*** SOURCE INFORMATION ***
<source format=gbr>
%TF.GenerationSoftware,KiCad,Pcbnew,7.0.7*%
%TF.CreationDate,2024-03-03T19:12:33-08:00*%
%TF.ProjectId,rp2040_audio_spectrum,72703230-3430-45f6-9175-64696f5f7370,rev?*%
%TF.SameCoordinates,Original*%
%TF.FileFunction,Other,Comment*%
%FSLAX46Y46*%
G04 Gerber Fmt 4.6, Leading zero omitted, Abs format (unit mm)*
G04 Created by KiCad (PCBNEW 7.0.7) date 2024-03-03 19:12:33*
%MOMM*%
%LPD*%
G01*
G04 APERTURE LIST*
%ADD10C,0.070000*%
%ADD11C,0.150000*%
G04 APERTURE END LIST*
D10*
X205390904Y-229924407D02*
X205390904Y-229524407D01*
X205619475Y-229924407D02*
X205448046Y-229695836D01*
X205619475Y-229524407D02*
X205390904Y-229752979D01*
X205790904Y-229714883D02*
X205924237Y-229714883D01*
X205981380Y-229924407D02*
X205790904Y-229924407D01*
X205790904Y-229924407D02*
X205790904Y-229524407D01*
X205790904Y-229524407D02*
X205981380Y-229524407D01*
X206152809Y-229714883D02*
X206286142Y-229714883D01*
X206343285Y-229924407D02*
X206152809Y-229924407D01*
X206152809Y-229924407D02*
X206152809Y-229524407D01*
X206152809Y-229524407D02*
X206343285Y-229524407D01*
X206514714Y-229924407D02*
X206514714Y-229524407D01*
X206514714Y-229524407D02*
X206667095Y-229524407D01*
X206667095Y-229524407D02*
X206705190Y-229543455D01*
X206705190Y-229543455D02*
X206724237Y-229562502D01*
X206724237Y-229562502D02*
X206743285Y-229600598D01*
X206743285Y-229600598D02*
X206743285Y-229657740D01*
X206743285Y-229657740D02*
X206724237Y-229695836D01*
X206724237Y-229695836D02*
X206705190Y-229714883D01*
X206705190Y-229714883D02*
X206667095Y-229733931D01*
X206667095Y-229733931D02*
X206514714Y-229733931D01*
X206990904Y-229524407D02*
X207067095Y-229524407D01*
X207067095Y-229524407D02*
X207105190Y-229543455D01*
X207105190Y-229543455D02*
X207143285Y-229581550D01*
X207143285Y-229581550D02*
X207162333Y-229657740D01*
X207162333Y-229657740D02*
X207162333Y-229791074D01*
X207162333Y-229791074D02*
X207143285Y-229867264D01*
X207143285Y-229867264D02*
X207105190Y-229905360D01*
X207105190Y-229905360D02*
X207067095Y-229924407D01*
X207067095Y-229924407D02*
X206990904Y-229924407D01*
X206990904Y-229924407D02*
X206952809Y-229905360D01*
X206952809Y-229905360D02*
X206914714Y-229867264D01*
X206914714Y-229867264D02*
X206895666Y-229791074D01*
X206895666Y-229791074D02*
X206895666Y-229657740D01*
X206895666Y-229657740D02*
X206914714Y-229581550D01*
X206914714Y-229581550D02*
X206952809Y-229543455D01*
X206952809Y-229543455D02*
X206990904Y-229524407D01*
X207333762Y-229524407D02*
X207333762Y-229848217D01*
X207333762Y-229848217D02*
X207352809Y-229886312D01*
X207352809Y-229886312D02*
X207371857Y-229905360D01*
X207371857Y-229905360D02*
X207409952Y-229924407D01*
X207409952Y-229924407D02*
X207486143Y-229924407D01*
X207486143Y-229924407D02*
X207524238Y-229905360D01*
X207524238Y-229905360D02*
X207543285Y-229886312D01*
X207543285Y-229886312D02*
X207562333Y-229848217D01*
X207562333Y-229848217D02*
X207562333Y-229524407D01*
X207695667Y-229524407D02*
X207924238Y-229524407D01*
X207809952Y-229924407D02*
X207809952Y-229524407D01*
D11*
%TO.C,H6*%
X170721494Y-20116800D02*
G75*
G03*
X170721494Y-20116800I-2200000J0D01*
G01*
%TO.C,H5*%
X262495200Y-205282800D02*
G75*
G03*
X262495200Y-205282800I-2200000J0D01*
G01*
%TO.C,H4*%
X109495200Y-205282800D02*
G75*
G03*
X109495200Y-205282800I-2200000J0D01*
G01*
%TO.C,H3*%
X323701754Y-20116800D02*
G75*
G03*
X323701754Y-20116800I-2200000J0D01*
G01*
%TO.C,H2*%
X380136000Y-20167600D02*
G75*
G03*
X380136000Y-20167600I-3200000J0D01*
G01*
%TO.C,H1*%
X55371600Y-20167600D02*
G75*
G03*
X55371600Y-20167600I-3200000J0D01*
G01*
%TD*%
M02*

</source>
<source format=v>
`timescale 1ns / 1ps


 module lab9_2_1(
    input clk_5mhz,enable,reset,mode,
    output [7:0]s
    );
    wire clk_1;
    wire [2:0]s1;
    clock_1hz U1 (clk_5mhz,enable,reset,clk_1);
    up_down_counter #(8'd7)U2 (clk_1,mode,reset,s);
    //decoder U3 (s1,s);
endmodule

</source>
*** End of SOURCE INFORMATION ***
*** SOURCE INFORMATION ***
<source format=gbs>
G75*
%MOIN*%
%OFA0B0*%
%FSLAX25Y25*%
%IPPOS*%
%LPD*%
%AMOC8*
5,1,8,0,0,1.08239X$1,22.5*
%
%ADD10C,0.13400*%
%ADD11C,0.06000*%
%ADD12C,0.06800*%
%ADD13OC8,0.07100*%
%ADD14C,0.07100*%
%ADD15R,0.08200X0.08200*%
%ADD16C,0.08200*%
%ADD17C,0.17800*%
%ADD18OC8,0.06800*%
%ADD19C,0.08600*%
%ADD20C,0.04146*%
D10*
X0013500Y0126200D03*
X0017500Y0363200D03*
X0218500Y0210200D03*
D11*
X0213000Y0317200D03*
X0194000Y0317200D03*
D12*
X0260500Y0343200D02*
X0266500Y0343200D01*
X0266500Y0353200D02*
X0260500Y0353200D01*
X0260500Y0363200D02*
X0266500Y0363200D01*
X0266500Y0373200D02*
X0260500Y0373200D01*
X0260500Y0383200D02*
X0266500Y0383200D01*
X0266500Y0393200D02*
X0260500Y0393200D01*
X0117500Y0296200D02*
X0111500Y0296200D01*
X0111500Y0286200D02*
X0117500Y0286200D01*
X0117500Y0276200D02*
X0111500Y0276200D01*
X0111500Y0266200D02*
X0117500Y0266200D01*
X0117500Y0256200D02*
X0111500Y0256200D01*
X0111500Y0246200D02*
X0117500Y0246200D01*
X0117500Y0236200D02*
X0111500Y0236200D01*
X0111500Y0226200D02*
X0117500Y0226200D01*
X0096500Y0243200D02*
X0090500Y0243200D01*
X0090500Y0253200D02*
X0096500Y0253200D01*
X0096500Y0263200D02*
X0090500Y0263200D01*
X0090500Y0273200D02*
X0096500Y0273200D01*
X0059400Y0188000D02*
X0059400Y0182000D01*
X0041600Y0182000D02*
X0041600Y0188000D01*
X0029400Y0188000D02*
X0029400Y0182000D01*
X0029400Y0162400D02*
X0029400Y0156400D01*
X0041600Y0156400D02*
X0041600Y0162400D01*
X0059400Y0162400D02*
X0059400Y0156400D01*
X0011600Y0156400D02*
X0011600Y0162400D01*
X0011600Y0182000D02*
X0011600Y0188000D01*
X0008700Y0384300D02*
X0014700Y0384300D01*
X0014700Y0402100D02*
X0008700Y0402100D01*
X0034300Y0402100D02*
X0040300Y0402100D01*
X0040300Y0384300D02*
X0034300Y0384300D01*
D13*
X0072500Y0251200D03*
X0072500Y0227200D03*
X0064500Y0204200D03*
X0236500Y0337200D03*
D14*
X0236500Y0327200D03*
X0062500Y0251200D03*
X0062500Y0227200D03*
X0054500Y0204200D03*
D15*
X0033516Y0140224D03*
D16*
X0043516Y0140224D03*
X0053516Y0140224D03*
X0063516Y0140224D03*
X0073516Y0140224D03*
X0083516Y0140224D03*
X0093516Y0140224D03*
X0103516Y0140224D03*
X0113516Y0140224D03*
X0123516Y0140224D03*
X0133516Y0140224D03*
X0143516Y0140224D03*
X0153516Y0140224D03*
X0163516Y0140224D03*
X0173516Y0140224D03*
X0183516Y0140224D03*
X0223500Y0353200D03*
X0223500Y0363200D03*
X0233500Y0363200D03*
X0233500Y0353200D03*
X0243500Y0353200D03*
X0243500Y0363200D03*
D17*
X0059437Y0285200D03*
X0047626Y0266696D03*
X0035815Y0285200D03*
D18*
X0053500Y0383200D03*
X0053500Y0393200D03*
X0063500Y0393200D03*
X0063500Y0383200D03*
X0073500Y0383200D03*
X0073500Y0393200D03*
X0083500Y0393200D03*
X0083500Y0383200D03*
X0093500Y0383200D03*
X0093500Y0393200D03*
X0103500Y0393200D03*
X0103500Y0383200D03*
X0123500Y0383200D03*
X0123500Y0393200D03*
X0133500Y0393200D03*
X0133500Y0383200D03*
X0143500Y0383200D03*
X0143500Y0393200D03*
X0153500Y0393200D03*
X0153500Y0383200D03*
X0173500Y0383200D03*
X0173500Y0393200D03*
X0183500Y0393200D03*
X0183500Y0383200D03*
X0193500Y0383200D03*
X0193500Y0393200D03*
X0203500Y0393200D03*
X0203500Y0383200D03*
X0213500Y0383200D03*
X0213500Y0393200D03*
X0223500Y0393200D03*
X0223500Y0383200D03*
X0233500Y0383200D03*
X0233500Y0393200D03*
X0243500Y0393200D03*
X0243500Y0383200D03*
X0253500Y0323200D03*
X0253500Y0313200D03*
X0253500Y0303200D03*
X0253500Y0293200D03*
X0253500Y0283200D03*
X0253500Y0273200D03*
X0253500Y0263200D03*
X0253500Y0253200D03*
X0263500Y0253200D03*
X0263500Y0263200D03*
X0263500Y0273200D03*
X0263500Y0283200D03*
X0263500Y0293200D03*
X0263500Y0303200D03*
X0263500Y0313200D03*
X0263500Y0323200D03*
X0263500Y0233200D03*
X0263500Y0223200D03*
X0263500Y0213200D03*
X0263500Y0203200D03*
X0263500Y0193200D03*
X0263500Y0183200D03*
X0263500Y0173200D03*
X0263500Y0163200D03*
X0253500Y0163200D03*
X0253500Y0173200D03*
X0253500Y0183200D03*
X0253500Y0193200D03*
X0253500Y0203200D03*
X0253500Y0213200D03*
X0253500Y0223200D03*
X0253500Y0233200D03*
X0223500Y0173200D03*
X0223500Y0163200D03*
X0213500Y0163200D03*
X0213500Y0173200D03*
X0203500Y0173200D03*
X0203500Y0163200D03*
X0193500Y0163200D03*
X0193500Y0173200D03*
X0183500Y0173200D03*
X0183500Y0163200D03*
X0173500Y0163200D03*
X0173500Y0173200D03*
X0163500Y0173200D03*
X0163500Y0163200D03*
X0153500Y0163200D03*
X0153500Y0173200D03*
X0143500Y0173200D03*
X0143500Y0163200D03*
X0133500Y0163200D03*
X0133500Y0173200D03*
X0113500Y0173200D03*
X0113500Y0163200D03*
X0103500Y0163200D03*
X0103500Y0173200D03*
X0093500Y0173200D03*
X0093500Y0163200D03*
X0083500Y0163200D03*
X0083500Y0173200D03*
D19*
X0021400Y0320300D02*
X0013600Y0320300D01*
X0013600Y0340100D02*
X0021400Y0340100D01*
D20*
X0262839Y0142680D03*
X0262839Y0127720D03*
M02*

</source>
*** End of SOURCE INFORMATION ***
*** SOURCE INFORMATION ***
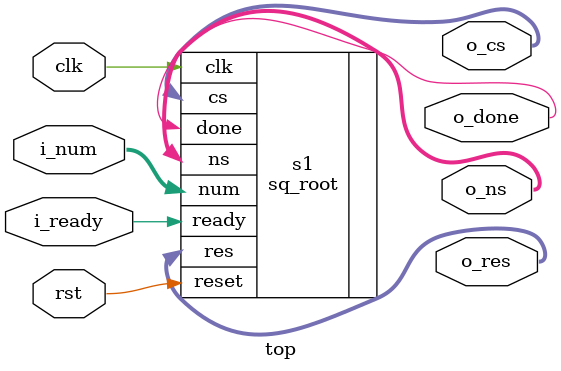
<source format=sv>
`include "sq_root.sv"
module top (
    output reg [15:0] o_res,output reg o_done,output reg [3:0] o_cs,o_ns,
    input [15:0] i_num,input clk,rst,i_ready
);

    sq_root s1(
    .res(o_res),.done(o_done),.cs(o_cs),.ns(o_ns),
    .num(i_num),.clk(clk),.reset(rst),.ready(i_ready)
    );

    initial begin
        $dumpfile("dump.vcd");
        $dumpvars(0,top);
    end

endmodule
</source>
*** End of SOURCE INFORMATION ***
== TASK GOAL ==
Above are the records. Copy every line in them holding "enable".

== EXERCISE RESPONSE ==
    input clk_5mhz,enable,reset,mode,
    clock_1hz U1 (clk_5mhz,enable,reset,clk_1);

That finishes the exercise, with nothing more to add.